## Activity
Every line of the records that contains the string "minor" counts once; give the total and nothing else.

· · · ·

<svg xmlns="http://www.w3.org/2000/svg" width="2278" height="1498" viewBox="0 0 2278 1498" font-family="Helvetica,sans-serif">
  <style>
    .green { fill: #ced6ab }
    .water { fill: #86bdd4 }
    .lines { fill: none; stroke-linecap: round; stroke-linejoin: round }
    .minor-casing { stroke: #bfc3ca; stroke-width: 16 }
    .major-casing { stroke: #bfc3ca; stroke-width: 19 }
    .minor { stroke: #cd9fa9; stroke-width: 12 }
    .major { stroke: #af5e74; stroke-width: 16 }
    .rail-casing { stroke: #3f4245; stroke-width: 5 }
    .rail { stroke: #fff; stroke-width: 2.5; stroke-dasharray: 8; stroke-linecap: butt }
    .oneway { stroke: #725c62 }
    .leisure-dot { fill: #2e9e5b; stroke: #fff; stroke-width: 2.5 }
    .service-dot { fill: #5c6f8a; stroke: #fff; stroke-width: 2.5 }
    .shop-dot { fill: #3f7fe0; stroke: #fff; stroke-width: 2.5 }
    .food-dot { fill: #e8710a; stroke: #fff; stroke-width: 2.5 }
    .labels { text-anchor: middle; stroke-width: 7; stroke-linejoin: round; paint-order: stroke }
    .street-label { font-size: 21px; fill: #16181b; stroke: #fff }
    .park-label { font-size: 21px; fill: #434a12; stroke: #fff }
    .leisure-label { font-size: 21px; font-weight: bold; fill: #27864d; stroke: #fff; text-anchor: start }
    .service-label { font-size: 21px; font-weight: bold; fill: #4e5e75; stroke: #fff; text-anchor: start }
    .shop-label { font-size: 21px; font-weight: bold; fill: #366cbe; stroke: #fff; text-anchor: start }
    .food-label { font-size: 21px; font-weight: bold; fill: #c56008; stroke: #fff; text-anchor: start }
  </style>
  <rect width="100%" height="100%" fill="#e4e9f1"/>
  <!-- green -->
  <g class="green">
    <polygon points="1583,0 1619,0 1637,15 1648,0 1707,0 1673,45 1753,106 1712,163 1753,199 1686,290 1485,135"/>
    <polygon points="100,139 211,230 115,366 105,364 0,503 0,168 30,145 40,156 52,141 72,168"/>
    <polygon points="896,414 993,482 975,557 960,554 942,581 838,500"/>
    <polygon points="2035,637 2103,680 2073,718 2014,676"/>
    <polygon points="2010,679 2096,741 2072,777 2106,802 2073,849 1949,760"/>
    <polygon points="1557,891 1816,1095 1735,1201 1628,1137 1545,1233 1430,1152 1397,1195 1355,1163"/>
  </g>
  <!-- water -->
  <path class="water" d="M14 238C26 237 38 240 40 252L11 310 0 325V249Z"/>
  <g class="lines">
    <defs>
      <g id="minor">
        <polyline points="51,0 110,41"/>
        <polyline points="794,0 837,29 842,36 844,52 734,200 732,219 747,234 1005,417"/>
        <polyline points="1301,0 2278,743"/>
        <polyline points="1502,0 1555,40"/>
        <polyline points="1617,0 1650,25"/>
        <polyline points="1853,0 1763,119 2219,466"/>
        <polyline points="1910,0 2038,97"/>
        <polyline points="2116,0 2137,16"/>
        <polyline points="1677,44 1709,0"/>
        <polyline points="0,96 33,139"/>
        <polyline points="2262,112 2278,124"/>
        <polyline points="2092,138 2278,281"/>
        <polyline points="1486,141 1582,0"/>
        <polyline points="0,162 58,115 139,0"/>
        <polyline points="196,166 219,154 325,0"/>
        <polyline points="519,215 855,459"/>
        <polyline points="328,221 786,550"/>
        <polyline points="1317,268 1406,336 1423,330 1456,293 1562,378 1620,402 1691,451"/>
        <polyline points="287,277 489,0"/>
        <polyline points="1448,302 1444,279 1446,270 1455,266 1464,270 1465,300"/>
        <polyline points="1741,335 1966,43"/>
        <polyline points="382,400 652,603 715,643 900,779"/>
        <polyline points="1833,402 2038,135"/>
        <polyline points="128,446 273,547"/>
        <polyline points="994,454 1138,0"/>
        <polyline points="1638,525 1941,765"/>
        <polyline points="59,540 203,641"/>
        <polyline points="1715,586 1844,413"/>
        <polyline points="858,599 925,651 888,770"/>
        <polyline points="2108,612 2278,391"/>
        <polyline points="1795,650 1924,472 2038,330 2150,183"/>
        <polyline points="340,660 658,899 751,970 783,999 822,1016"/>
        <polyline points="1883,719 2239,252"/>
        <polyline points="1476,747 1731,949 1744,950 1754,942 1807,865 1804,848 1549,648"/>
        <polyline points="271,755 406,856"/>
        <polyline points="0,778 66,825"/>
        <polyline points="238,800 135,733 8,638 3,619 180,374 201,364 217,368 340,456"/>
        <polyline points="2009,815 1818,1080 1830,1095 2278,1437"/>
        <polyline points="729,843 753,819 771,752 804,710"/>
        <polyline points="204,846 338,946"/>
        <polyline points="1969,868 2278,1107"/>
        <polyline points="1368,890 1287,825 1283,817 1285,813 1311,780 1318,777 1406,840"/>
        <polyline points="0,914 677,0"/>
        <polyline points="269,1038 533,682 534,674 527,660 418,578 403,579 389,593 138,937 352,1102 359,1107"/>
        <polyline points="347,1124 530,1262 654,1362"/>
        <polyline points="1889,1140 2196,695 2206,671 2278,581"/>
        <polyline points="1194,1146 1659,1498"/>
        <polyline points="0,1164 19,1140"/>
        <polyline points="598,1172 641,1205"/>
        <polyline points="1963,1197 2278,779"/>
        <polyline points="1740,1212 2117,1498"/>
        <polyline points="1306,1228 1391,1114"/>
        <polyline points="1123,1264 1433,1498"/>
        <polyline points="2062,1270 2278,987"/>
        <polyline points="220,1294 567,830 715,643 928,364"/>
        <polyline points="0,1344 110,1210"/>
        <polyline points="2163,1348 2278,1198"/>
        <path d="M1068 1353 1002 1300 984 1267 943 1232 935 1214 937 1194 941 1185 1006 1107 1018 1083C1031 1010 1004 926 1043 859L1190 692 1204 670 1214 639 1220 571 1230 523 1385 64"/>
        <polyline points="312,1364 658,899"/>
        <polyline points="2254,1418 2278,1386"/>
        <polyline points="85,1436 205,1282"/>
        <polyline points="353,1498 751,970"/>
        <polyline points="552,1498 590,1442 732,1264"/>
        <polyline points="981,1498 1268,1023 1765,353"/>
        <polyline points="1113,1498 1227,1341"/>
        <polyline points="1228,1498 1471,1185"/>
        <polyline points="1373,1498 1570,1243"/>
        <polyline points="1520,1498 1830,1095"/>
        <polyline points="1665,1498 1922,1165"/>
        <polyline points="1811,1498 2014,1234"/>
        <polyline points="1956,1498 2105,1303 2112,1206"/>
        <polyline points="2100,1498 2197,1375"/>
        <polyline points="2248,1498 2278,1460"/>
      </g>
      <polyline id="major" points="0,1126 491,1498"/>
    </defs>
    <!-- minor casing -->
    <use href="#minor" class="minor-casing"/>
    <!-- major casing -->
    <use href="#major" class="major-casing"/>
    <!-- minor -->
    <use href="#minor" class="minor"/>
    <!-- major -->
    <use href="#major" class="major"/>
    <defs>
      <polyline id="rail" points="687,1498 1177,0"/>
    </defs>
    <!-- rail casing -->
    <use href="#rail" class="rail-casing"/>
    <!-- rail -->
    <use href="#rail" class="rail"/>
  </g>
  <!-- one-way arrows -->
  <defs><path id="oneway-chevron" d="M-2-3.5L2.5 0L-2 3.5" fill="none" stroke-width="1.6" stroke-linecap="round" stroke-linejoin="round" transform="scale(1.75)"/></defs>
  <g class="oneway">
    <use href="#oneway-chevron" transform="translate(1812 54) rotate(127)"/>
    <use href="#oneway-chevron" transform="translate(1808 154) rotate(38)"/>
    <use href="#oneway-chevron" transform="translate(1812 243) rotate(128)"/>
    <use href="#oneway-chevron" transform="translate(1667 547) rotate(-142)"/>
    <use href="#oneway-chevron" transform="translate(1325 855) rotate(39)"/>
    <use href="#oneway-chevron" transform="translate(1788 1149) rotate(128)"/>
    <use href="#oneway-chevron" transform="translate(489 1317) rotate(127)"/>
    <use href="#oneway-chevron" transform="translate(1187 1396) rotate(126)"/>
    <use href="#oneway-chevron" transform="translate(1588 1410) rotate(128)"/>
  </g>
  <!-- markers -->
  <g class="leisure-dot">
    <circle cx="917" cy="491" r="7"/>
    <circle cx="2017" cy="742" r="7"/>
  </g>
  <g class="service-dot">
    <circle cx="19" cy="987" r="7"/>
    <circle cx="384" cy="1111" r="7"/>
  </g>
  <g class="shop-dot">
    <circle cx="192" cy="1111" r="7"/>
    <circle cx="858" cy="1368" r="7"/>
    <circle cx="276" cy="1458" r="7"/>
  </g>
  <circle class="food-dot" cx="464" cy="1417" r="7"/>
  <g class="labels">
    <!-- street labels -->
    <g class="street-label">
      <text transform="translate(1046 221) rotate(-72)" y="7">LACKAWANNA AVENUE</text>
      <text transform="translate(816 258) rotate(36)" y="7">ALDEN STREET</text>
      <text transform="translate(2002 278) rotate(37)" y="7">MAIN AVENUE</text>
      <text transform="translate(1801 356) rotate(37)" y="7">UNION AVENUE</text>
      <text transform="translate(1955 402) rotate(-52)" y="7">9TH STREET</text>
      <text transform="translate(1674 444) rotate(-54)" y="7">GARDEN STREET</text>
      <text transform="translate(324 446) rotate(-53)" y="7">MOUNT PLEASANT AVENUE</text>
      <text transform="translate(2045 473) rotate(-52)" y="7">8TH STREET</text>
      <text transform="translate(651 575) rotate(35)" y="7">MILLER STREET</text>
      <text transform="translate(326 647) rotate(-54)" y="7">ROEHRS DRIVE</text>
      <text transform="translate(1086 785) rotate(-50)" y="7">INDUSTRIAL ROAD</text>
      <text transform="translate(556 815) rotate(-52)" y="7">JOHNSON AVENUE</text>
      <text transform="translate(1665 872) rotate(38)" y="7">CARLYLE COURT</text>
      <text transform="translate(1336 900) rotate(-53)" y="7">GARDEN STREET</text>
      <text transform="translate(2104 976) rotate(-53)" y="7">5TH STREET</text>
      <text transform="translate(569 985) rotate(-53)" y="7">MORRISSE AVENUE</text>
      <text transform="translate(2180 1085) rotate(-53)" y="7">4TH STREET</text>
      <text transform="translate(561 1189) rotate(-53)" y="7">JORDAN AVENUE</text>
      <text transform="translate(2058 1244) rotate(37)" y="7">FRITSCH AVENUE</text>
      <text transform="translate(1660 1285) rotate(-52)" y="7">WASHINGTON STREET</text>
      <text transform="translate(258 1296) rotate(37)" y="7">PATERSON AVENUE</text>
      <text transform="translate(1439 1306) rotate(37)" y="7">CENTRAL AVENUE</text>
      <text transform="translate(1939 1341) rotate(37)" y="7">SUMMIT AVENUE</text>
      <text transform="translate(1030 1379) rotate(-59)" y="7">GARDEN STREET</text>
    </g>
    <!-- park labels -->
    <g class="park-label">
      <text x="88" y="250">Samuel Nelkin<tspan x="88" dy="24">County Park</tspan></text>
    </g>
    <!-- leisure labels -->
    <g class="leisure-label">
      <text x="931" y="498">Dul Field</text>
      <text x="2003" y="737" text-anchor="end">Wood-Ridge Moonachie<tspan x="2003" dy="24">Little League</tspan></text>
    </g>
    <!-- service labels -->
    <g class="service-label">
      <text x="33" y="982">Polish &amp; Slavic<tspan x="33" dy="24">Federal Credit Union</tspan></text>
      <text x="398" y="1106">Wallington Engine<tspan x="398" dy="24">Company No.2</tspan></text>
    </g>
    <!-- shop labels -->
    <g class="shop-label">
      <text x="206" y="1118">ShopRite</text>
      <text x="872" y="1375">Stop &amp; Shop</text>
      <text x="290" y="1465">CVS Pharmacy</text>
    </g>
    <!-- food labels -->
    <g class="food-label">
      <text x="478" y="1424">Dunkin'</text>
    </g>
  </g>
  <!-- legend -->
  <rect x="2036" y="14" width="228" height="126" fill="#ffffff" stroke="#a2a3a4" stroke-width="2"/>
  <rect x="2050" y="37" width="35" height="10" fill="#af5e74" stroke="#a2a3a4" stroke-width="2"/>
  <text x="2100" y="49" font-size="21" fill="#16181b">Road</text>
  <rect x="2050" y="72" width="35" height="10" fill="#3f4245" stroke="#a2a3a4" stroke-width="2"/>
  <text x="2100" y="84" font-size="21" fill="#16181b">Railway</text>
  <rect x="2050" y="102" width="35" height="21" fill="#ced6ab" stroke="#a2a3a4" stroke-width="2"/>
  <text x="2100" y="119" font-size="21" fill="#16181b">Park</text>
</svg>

· · · ·

## Answer
7